Szara Strażniczka
otworzyła oczy; z dworu dochodziły odgłosy budzącego się świata.
Ziewając
szeroko przewróciła się na lewy bok. Ku jej zdumieniu obok wciąż leżał Zevran. Nie
spał, a ich spojrzenia spotkały się. Isabella powstrzymała się od rzucenia w
jego stronę paru epitetów.
– Dlaczego
przyszedłeś? I co tu jeszcze robisz? – spytała, starając się nie wędrować
wzrokiem na nagi tors towarzysza, gdy dostrzegła, że elfowi gdzieś zapodziała się
koszula.
W tamtej
chwili miała tylko nadzieję, że pod kocem mimo wszystko był odziany.
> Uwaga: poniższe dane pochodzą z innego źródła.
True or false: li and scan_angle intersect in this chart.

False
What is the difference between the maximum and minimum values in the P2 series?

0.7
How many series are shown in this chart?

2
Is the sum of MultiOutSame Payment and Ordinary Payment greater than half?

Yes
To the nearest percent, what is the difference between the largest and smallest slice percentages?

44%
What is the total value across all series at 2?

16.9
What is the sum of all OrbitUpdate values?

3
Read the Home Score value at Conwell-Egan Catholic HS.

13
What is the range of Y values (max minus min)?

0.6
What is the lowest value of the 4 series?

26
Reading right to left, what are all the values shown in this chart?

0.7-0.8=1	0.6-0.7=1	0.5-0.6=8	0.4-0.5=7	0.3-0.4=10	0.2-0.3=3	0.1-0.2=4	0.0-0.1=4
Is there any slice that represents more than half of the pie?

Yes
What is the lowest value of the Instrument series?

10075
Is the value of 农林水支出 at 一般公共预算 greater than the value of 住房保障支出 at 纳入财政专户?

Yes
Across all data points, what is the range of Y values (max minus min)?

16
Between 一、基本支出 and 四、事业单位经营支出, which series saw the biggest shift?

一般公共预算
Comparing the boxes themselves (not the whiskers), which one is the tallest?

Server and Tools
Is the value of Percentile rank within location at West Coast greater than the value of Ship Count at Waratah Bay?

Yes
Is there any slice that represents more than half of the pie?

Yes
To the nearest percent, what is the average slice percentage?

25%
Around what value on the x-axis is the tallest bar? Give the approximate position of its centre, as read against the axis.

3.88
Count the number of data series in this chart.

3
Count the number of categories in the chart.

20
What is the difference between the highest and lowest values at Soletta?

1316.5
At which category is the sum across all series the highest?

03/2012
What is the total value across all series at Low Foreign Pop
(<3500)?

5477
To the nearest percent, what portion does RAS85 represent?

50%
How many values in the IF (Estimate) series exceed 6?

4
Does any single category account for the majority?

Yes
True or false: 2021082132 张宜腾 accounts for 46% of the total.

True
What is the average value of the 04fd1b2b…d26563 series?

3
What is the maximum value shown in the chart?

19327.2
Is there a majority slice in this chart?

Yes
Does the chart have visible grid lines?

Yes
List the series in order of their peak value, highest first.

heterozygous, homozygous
Nie miała
pojęcia, co jeszcze mogło mu wpaść do głowy.
– Dlaczego? –
prychnął, unosząc się na łokciu do pozycji półleżącej. – To raczej ja
powinienem zapytać, dlaczego mnie nie wygoniłaś, Strażniczko. – Spojrzał na nią,
bezpruderyjnie pożerając wzrokiem.
Czy uwalana w
krwi, czy szarżująca z bronią w ręku na pomioty, czy o poranku – zawsze wyglądała
zjawiskowo i podniecająco.
Isabella
zamiast odpowiedzieć, podniosła się do siadu.
– Nie udawaj
niewinnej, Strażniczko, doskonale wiem, że kiedy wszedłem do namiotu, nie
spałaś.
Isabella zerknęła
na rozmówcę.
– Kto w ogóle
powiedział, że mam ci się tłumaczyć, elfie.
Zevran wziął
głęboki wdech i ze świstem wypuścił powietrze.
– Może po
prostu powiesz mi jasno, o co ci chodzi, a wtedy dojdziemy do jakiegoś
porozumienia?
– Niech cię
szlag. – Dziewczyna obróciła się przodem do Zevrana i wbiła w niego spojrzenie
niebieskich oczu; nie umknęło jego uwadze, że część jej koszuli zsunęła się z
ramienia, odsłaniając kościsty obojczyk. – To, co robię, to, jakie są moje
decyzje, to tylko i wyłącznie moja sprawa. Nie będę ci się tłumaczyć. Może liczyłam na to, że zabijesz mnie we śnie
i nie będę musiała się dalej męczyć na tym podole, a może nie chciałam być
sama, lub po prostu pragnęłam... kogoś obok, kogoś, kto bez zbędnych pytań po
prostu będzie, by chociaż raz, noc nie była cholernie przykrym doświadczeniem –
urwała, czekając na reakcję.
Wiedziała, że
wytrącona z równowagi powiedziała zbyt wiele. Miała tylko nadzieję, że Zevran
nie weźmie tego na poważnie, choćby nie wiadomo jak było to bliskie prawdy,
czającej się w najmroczniejszych zakamarkach jej serca.
– W takim
razie czemu tylko spaliśmy? – spytał z błyskiem w oku. – Czyż nie mogliśmy tej
nocy spędzić przyjemniej? – palnął, uśmiechając się do niej zalotnie, jakby
zupełnie zignorował jej wywód.
– Po prostu
wyjdź – powiedziała ostro, prawie szeptem.
Zevran tylko
wziął koszulę, po czym wyczołgał się z namiotu.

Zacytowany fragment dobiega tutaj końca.